Supplied text.
Perhaps that is the major difference between the two types. Those with an expat package and a good salary have company that does everything it can to make things easy. The others usually have to find their own housing, make their own key deposits, and deal with things pretty much on their own, and having less money per month than our corporate package person, larabelle, thinks is a reasonable housing allowance just adds to it.


----------



## cherieliu123

Hi Thanks for your valuable information.

Cherie Liu


----------



## steadyboy

"....As far as what to negotiate... if your office is in or near Tokyo, try to get at least $3K per month for accomodations....."

thanks for the information. My office will be in Yokahama, do you know of any websites I can search looking for appts in Yokahama?


----------



## jonk77

Yes, and its interesting, because there seems to be little interaction between the two groups. I have detected some snobbery from the execs towards the ESL teachers.


----------



## larabell

That's not been my experience but, then again, I don't spend much time rubbing elbows with other ex-pats .


----------



## synthia

The ESL teachers usually can't afford to rub elbows with the corporate expats. They aren't paid a great deal, don't get their housing paid for, and are usually young university graduates paying off student loans.

Data extract.
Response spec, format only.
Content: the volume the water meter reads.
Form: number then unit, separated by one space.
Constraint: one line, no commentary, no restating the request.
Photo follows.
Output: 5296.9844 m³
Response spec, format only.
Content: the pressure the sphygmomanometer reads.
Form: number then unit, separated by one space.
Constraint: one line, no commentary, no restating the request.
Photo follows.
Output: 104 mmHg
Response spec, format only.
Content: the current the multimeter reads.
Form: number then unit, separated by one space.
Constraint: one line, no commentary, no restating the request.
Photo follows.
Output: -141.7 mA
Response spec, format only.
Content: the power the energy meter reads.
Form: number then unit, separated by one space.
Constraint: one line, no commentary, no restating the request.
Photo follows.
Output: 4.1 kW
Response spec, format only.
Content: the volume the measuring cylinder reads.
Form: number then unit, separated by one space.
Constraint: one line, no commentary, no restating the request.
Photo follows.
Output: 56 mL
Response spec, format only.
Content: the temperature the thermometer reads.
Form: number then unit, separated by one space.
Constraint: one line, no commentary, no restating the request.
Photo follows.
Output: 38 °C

==

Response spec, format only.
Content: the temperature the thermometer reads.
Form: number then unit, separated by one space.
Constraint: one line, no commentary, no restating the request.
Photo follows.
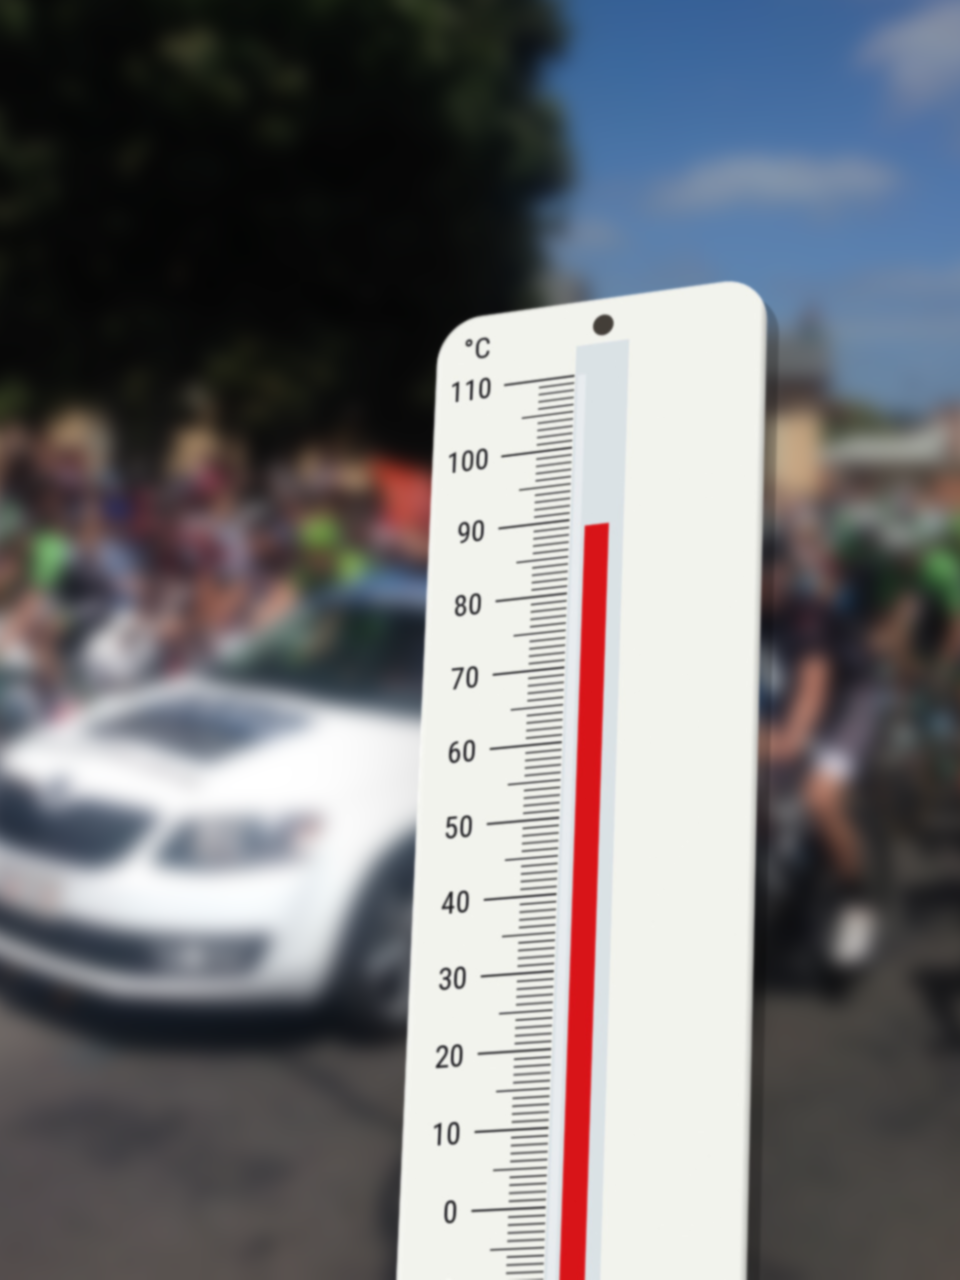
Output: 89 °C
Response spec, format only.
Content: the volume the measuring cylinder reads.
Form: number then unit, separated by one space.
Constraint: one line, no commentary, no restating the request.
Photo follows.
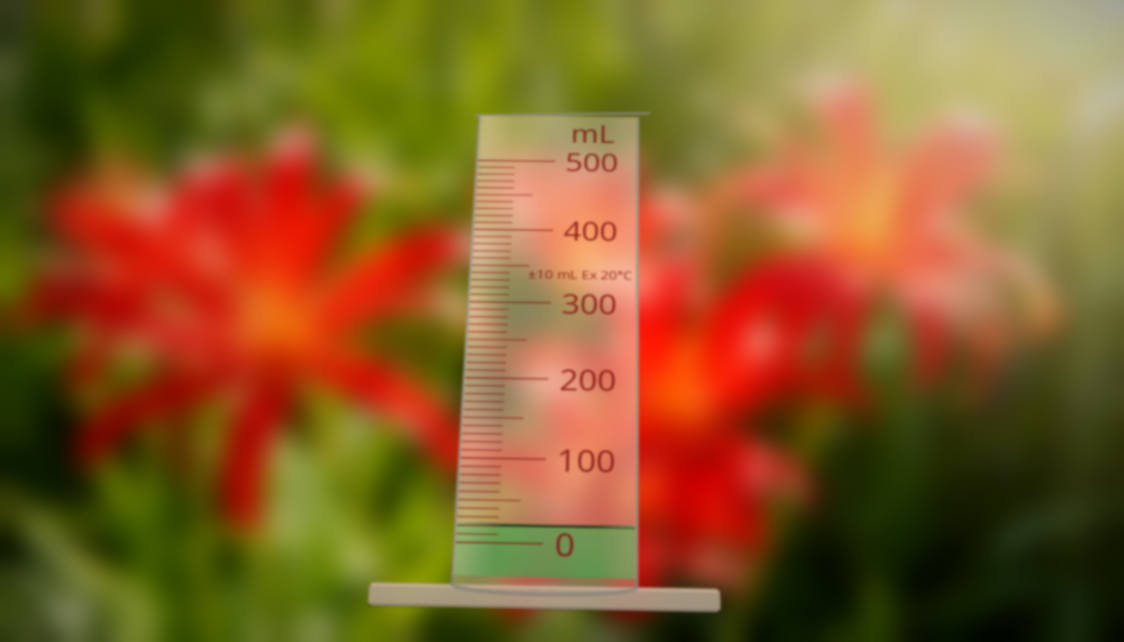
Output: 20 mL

...

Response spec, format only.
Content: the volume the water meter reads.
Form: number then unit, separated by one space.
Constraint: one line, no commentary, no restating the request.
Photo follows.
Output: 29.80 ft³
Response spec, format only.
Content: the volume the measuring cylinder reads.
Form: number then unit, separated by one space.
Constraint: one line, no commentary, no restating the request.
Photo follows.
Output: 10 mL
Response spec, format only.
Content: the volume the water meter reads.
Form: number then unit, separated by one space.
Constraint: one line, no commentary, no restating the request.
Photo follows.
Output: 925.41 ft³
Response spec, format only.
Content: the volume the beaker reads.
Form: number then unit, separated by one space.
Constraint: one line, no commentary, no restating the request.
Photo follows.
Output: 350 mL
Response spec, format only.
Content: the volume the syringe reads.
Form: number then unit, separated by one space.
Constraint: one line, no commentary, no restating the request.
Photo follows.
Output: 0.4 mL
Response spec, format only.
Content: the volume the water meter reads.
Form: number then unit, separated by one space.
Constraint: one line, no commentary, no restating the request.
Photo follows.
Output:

Questions.
1. In the expat forum thread, what monthly amount for accommodations is suggested for someone whose office is in or near Tokyo?
2. Resume the expat forum thread right after its final sentence and carry it on in the same style.

Your written answers.
1. At least $3K per month.

2.
----------



## larabell

That explains the "little interaction". I was referring to the snobbery. As far as I can tell, the execs I've met haven't much cared what the other guy did for a living, just that they could speak in the same language (execs, from my experience, have less time to study and, in many cases, tend to _welcome_ anyone with whom they can speak in English).


----------



## beatnik

*Teaching ESL in japan*



Peterc said:


> Japan must be an interesting place to work. I have never been there but one day would like to take a long holiday there. English teachers must be in huge demand there as Japan is also trying to integrate with the rest of the world.


I'm not expert but my advice would be to go to Japan with as much savings as possible, just as if you were moving to another city in the US. Get an on-call part-time job teaching english. You'll make about $25/hour but that's often for just one hour at a time. With your "free" time be proactive and look for opportunities to find your own students. Billing them directly you'll earn double. Most lessons are being taught in students homes or in cafes so you don't need your own space, you just have to be good at getting around and being on time.


----------



## beatnik

larabell said:


> That explains the "little interaction". I was referring to the snobbery. As far as I can tell, the execs I've met haven't much cared what the other guy did for a living, just that they could speak in the same language (execs, from my experience, have less time to study and, in many cases, tend to _welcome_ anyone with whom they can speak in English).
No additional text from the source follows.